# What is needed
Gather all lines in the records below that include the word "assist".
..........
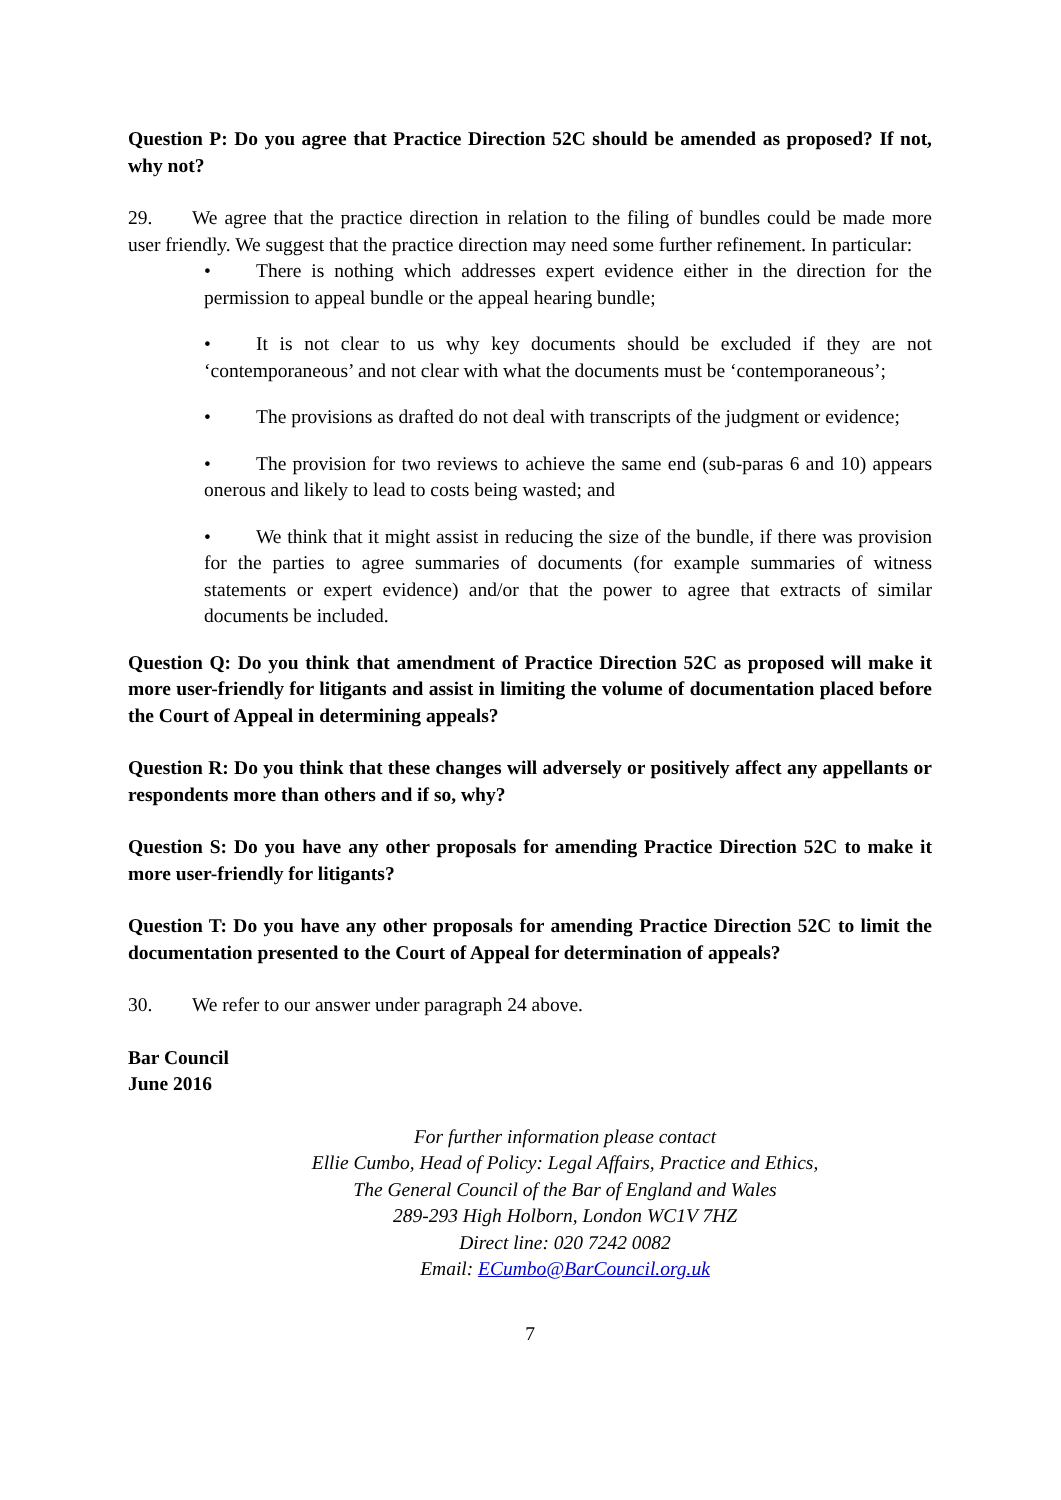Question P: Do you agree that Practice Direction 52C should be amended as proposed? If not, why not?
29. We agree that the practice direction in relation to the filing of bundles could be made more user friendly. We suggest that the practice direction may need some further refinement. In particular:
• There is nothing which addresses expert evidence either in the direction for the permission to appeal bundle or the appeal hearing bundle;
• It is not clear to us why key documents should be excluded if they are not ‘contemporaneous’ and not clear with what the documents must be ‘contemporaneous’;
• The provisions as drafted do not deal with transcripts of the judgment or evidence;
• The provision for two reviews to achieve the same end (sub-paras 6 and 10) appears onerous and likely to lead to costs being wasted; and
• We think that it might assist in reducing the size of the bundle, if there was provision for the parties to agree summaries of documents (for example summaries of witness statements or expert evidence) and/or that the power to agree that extracts of similar documents be included.
Question Q: Do you think that amendment of Practice Direction 52C as proposed will make it more user-friendly for litigants and assist in limiting the volume of documentation placed before the Court of Appeal in determining appeals?
Question R: Do you think that these changes will adversely or positively affect any appellants or respondents more than others and if so, why?
Question S: Do you have any other proposals for amending Practice Direction 52C to make it more user-friendly for litigants?
Question T: Do you have any other proposals for amending Practice Direction 52C to limit the documentation presented to the Court of Appeal for determination of appeals?
30. We refer to our answer under paragraph 24 above.
Bar Council
June 2016
For further information please contact
Ellie Cumbo, Head of Policy: Legal Affairs, Practice and Ethics,
The General Council of the Bar of England and Wales
289-293 High Holborn, London WC1V 7HZ
Direct line: 020 7242 0082
Email: ECumbo@BarCouncil.org.uk
7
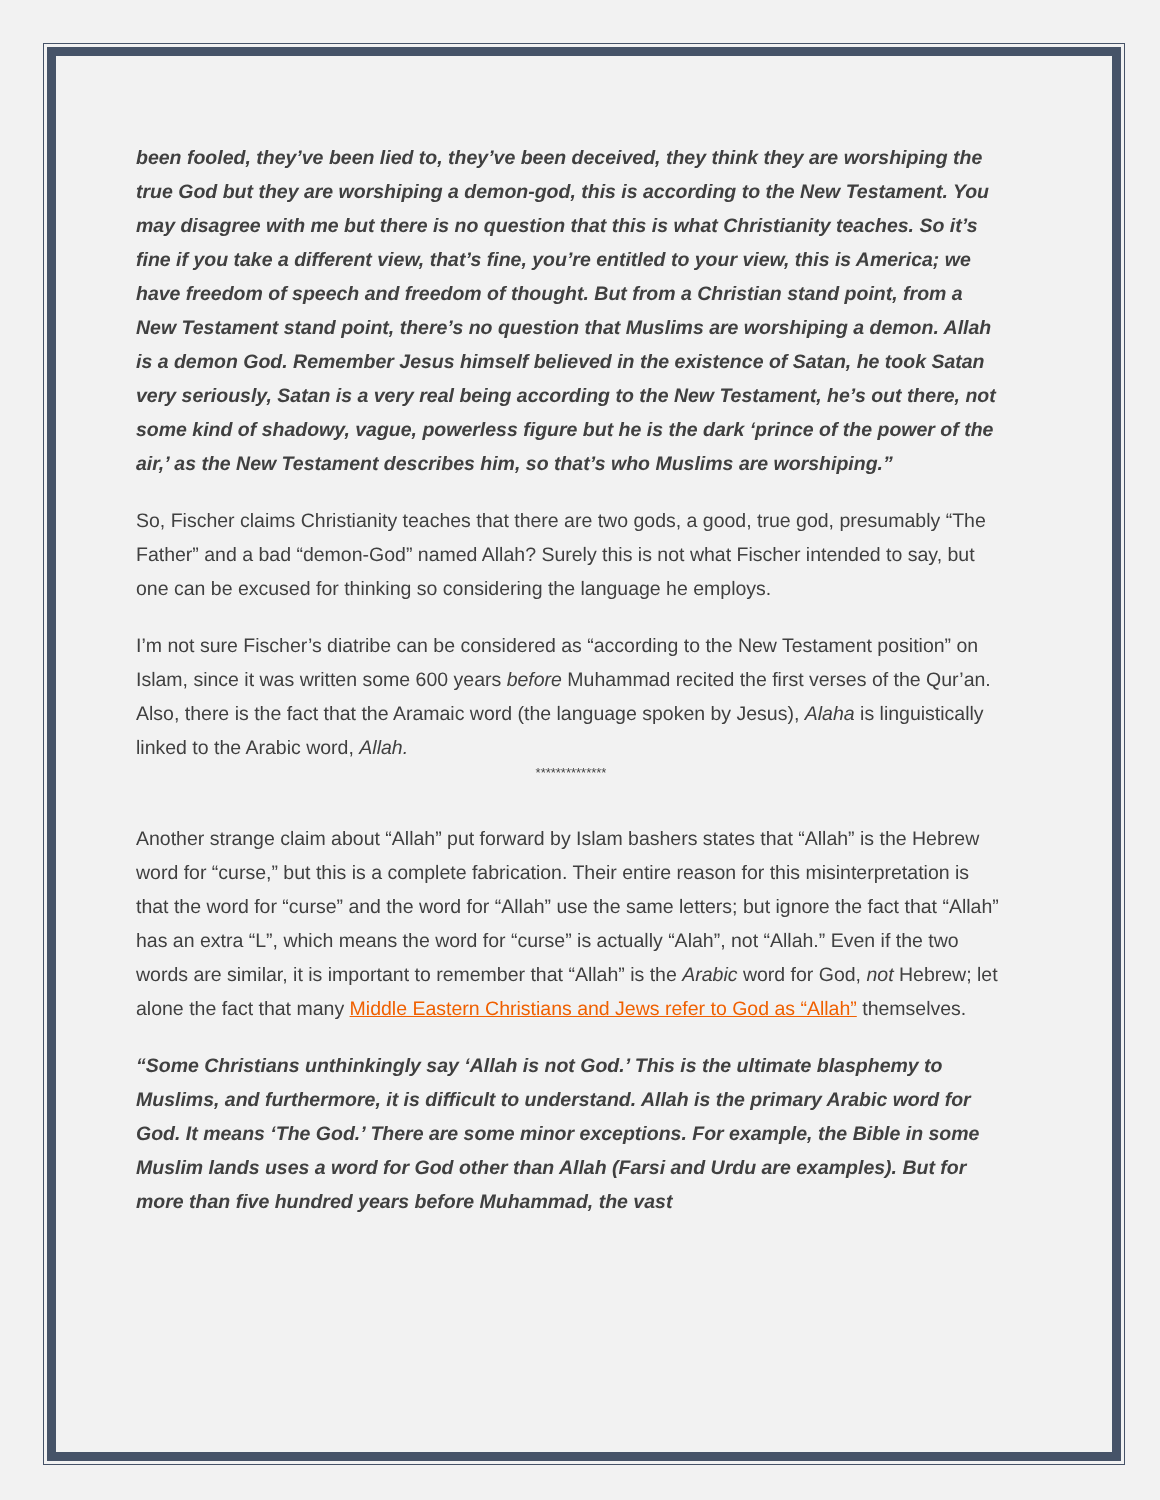been fooled, they’ve been lied to, they’ve been deceived, they think they are worshiping the true God but they are worshiping a demon-god, this is according to the New Testament. You may disagree with me but there is no question that this is what Christianity teaches. So it’s fine if you take a different view, that’s fine, you’re entitled to your view, this is America; we have freedom of speech and freedom of thought. But from a Christian stand point, from a New Testament stand point, there’s no question that Muslims are worshiping a demon. Allah is a demon God. Remember Jesus himself believed in the existence of Satan, he took Satan very seriously, Satan is a very real being according to the New Testament, he’s out there, not some kind of shadowy, vague, powerless figure but he is the dark ‘prince of the power of the air,’ as the New Testament describes him, so that’s who Muslims are worshiping.”
So, Fischer claims Christianity teaches that there are two gods, a good, true god, presumably “The Father” and a bad “demon-God” named Allah? Surely this is not what Fischer intended to say, but one can be excused for thinking so considering the language he employs.
I’m not sure Fischer’s diatribe can be considered as “according to the New Testament position” on Islam, since it was written some 600 years before Muhammad recited the first verses of the Qur’an. Also, there is the fact that the Aramaic word (the language spoken by Jesus), Alaha is linguistically linked to the Arabic word, Allah.
**************
Another strange claim about “Allah” put forward by Islam bashers states that “Allah” is the Hebrew word for “curse,” but this is a complete fabrication. Their entire reason for this misinterpretation is that the word for “curse” and the word for “Allah” use the same letters; but ignore the fact that “Allah” has an extra “L”, which means the word for “curse” is actually “Alah”, not “Allah.” Even if the two words are similar, it is important to remember that “Allah” is the Arabic word for God, not Hebrew; let alone the fact that many Middle Eastern Christians and Jews refer to God as “Allah” themselves.
“Some Christians unthinkingly say ‘Allah is not God.’ This is the ultimate blasphemy to Muslims, and furthermore, it is difficult to understand. Allah is the primary Arabic word for God. It means ‘The God.’ There are some minor exceptions. For example, the Bible in some Muslim lands uses a word for God other than Allah (Farsi and Urdu are examples). But for more than five hundred years before Muhammad, the vast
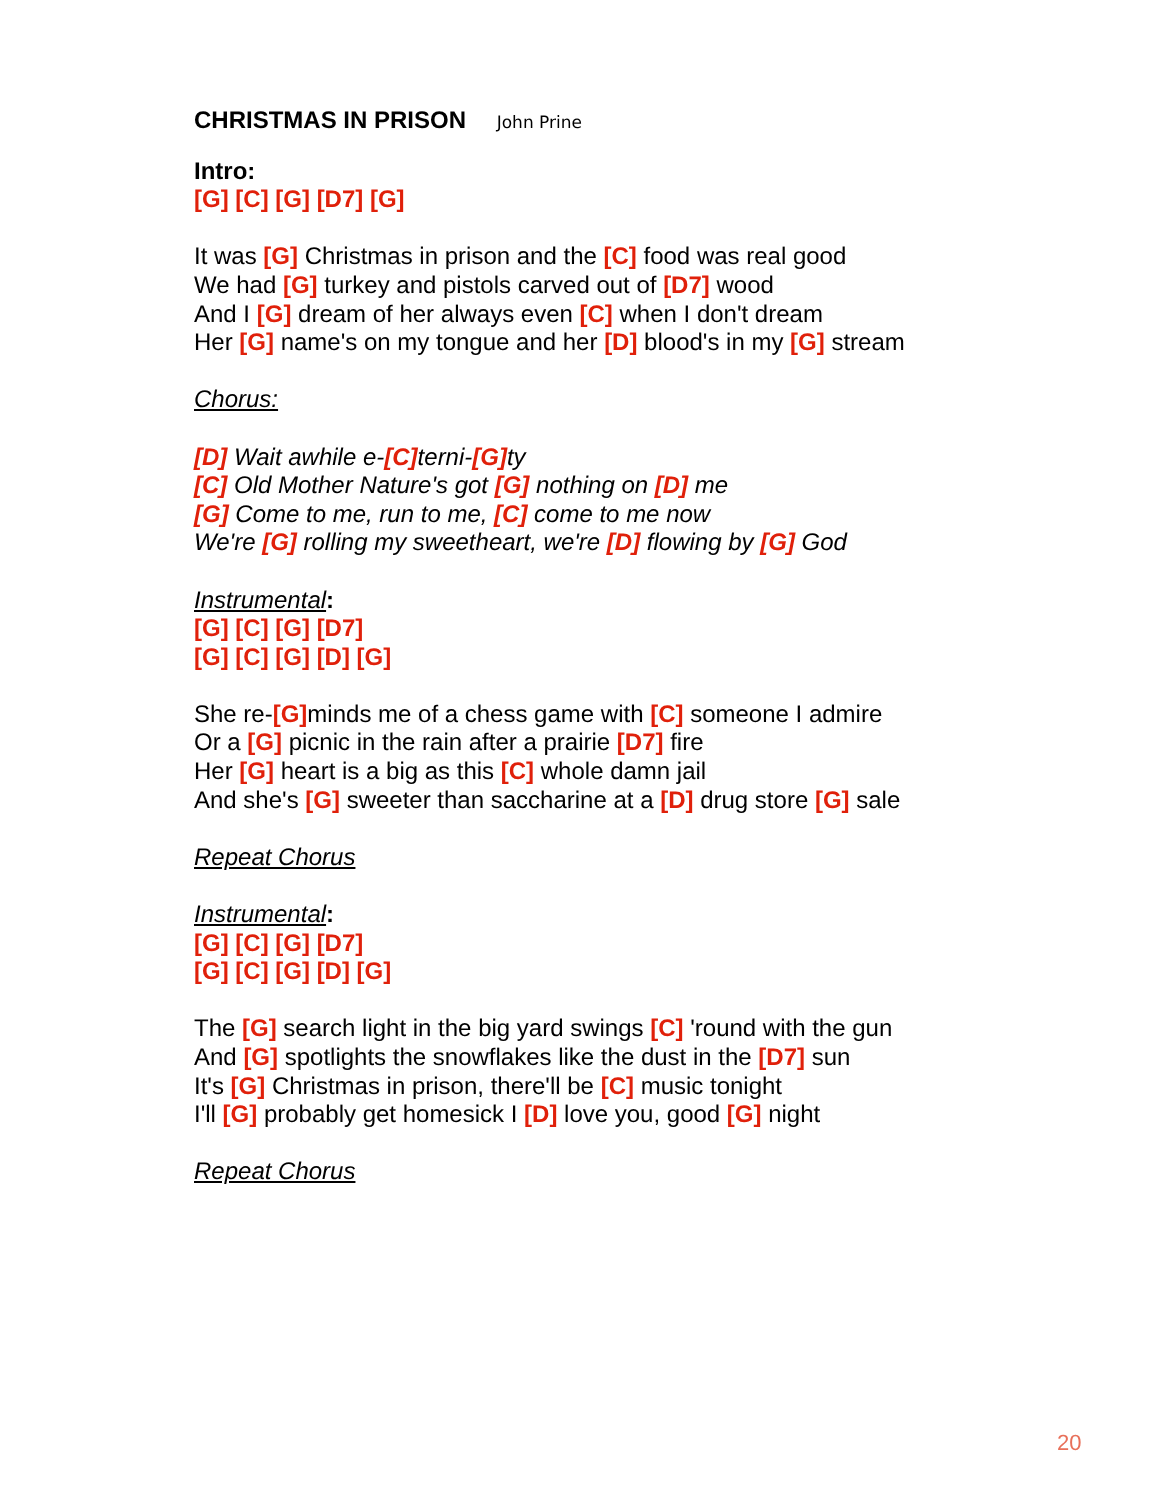CHRISTMAS IN PRISON John Prine
Intro:
[G] [C] [G] [D7] [G]
It was [G] Christmas in prison and the [C] food was real good
We had [G] turkey and pistols carved out of [D7] wood
And I [G] dream of her always even [C] when I don't dream
Her [G] name's on my tongue and her [D] blood's in my [G] stream
Chorus:
[D] Wait awhile e-[C] terni-[G] ty
[C] Old Mother Nature's got [G] nothing on [D] me
[G] Come to me, run to me, [C] come to me now
We're [G] rolling my sweetheart, we're [D] flowing by [G] God
Instrumental:
[G] [C] [G] [D7]
[G] [C] [G] [D] [G]
She re-[G] minds me of a chess game with [C] someone I admire
Or a [G] picnic in the rain after a prairie [D7] fire
Her [G] heart is a big as this [C] whole damn jail
And she's [G] sweeter than saccharine at a [D] drug store [G] sale
Repeat Chorus
Instrumental:
[G] [C] [G] [D7]
[G] [C] [G] [D] [G]
The [G] search light in the big yard swings [C] 'round with the gun
And [G] spotlights the snowflakes like the dust in the [D7] sun
It's [G] Christmas in prison, there'll be [C] music tonight
I'll [G] probably get homesick I [D] love you, good [G] night
Repeat Chorus
20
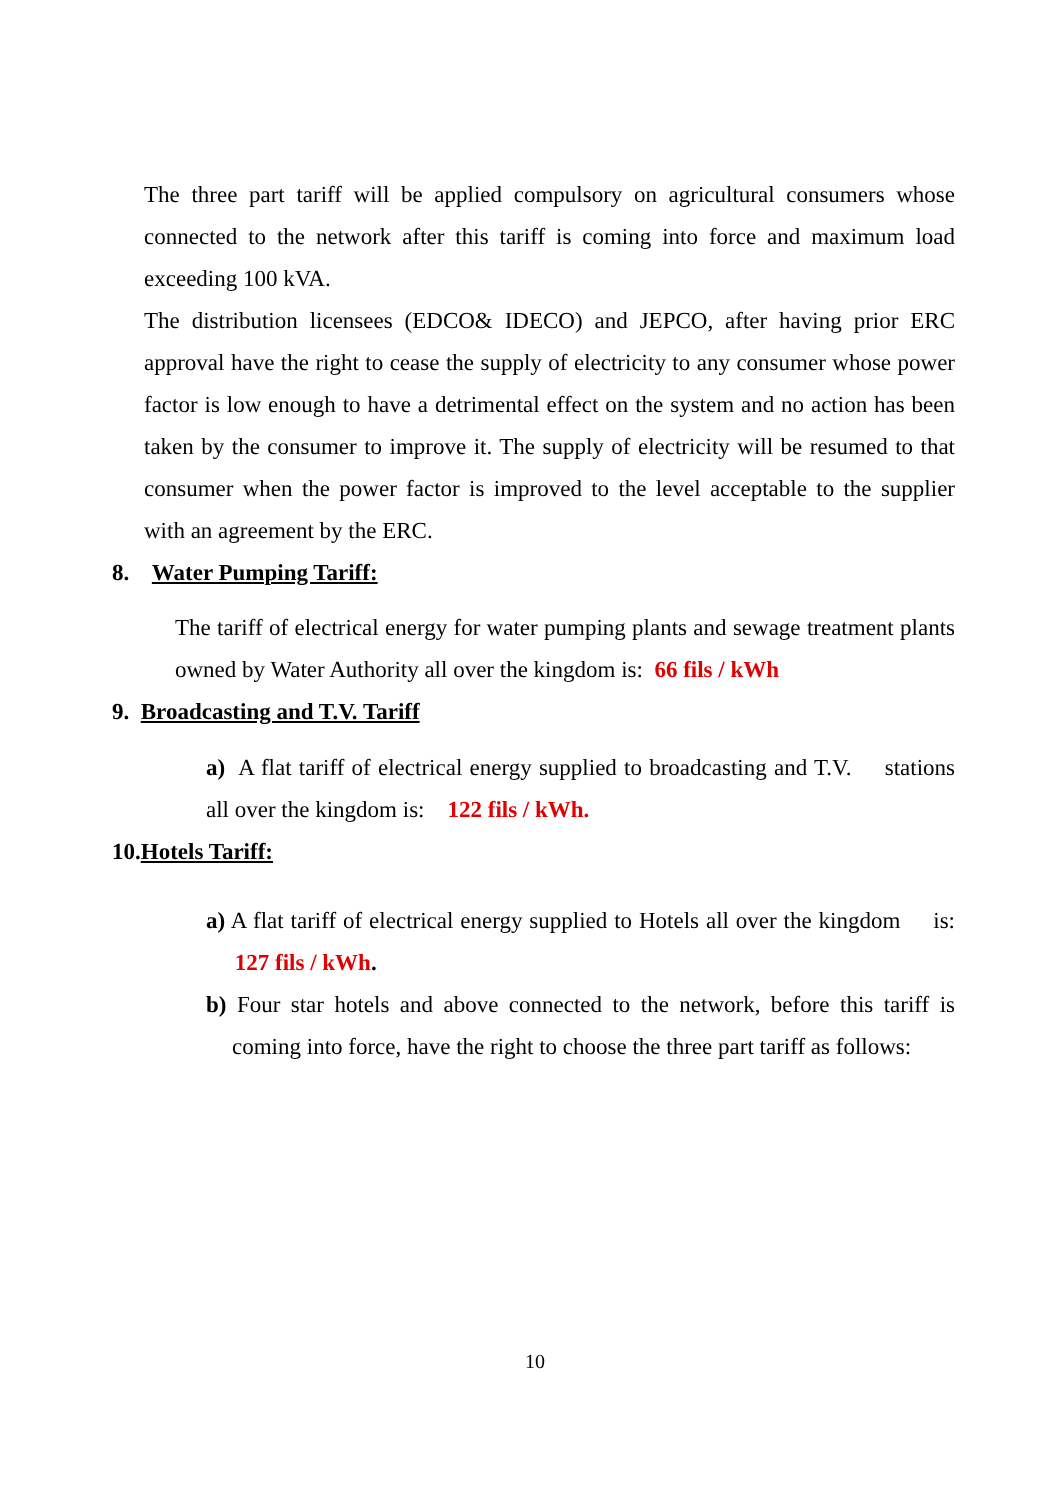The three part tariff will be applied compulsory on agricultural consumers whose connected to the network after this tariff is coming into force and maximum load exceeding 100 kVA.
The distribution licensees (EDCO& IDECO) and JEPCO, after having prior ERC approval have the right to cease the supply of electricity to any consumer whose power factor is low enough to have a detrimental effect on the system and no action has been taken by the consumer to improve it. The supply of electricity will be resumed to that consumer when the power factor is improved to the level acceptable to the supplier with an agreement by the ERC.
8. Water Pumping Tariff:
The tariff of electrical energy for water pumping plants and sewage treatment plants owned by Water Authority all over the kingdom is: 66 fils / kWh
9. Broadcasting and T.V. Tariff
a) A flat tariff of electrical energy supplied to broadcasting and T.V. stations all over the kingdom is: 122 fils / kWh.
10.Hotels Tariff:
a) A flat tariff of electrical energy supplied to Hotels all over the kingdom is: 127 fils / kWh.
b) Four star hotels and above connected to the network, before this tariff is coming into force, have the right to choose the three part tariff as follows:
10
..........
# Answer to this problem
• We think that it might assist in reducing the size of the bundle, if there was provision for the parties to agree summaries of documents (for example summaries of witness statements or expert evidence) and/or that the power to agree that extracts of similar documents be included.
Question Q: Do you think that amendment of Practice Direction 52C as proposed will make it more user-friendly for litigants and assist in limiting the volume of documentation placed before the Court of Appeal in determining appeals?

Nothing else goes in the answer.